> [What you need to do]:
A. Please decide whether each statement agrees with the post below, answering yes or no and quoting the words from the post that settle it: (i) S-21 once served as a school; (ii) the quotation at the top comes from Graham Greene's "The Quiet American"; (iii) the speaker in that quotation says they could have been a pacifist.
B. In the post below, roughly how many people were tortured and killed at S-21?

Thursday, September 29, 2011

"Death was the only absolute value in my world. Lose life and one would lose nothing again for ever. I envied those who could believe in a God and I distrusted them. I felt they were keeping their courage up with a fable of the changeless and the permanent. Death was far more certain than God, and with death there would be no longer the daily possibility of love dying. The nightmare of a future boredom and indifference would lift. I could never have been a pacifist. To kill a man was surely to grant him an immeasurable benefit. Oh yes, people always, everywhere, loved their enemies. It was their friends they preserved for pain and vacuity." -Graham Greene "The Quiet American"

First, we visited S-21, once a school, once a military prison, now a remembrance museum for approximately 20,000 people tortured and killed under Pol Pot's directive in this facility alone. During his rule, somewhere between 1.7 and 2.5 million people lost their lives.

> [Recorded data]:
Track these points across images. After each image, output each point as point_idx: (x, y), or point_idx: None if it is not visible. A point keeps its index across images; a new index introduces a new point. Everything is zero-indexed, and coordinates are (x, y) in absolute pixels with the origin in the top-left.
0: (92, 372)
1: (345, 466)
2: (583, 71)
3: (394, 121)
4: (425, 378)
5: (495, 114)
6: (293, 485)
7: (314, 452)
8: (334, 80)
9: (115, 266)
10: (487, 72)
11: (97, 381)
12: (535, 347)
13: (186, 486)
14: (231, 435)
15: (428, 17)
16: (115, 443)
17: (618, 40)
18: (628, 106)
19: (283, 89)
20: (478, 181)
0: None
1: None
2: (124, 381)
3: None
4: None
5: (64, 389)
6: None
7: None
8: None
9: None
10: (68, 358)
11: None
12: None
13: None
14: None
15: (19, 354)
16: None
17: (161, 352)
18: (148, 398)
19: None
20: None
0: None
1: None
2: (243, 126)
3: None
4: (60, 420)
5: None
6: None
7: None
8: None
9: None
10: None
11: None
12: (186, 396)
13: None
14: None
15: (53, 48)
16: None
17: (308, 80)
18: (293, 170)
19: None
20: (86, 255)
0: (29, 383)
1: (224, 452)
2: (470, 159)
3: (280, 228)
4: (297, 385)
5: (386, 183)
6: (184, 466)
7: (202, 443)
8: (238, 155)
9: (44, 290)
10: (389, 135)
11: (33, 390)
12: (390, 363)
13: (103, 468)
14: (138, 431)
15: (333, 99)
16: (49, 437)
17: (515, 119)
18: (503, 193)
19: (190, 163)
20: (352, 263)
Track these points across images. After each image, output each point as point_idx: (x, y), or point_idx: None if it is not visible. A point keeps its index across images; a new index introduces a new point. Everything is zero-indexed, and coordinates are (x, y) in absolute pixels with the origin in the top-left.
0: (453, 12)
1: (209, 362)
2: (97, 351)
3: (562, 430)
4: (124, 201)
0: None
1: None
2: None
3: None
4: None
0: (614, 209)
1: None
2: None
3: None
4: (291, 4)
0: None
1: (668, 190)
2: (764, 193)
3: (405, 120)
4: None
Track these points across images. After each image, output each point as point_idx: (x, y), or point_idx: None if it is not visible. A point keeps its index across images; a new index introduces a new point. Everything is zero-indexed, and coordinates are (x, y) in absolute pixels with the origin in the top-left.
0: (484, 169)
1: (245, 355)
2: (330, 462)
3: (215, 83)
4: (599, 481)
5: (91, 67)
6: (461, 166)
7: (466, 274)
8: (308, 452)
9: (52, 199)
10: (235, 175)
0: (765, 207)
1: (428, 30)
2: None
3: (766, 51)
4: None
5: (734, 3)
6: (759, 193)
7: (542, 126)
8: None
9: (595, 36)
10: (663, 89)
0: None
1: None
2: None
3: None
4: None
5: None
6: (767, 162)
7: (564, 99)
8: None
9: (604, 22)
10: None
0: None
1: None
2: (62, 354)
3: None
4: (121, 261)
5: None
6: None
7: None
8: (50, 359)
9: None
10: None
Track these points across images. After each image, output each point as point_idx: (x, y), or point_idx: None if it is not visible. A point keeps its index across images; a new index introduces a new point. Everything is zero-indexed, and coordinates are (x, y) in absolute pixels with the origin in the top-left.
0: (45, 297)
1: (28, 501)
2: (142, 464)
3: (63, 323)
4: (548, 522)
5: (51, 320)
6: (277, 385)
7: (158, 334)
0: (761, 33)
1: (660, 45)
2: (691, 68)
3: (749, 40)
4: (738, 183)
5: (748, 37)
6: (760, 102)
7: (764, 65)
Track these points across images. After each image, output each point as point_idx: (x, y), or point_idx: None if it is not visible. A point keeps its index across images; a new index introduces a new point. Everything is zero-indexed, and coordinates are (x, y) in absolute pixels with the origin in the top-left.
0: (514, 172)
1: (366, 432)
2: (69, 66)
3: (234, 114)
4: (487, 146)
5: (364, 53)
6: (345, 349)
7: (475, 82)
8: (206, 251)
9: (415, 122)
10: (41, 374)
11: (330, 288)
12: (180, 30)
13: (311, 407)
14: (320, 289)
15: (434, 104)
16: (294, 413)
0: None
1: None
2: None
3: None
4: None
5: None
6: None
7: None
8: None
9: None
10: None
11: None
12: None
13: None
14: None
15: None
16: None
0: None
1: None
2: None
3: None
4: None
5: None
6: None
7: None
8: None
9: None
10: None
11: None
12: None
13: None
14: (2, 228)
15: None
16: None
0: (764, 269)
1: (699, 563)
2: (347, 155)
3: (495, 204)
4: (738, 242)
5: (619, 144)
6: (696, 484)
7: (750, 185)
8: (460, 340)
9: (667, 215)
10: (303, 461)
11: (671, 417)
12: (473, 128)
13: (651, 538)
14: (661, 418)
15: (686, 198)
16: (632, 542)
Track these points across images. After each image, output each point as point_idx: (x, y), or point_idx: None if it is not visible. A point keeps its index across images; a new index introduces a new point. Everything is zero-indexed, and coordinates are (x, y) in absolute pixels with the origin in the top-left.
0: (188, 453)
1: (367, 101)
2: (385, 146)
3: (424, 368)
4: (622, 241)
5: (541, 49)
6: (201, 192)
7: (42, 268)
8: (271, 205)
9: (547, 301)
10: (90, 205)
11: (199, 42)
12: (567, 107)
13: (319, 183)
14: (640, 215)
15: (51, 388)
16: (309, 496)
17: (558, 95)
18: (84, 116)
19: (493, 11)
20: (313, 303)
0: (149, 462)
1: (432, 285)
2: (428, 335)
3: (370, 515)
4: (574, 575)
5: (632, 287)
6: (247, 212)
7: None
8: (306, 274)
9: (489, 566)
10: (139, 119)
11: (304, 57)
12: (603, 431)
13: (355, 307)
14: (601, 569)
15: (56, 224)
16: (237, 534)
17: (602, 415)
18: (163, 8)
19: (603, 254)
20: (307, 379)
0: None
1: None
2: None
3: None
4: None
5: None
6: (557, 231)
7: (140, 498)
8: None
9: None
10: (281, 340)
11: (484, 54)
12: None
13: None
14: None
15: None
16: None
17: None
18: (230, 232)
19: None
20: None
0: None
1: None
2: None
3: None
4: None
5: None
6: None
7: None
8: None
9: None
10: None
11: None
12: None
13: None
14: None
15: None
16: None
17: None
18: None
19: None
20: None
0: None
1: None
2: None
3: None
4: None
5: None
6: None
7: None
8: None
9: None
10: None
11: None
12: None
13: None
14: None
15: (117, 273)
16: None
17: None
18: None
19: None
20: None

> [Results for the exercise]:
A.
(i) Yes: "once a school, once a military prison"
(ii) Yes: "-Graham Greene "The Quiet American""
(iii) No: "I could never have been a pacifist."

B. Approximately 20,000 people.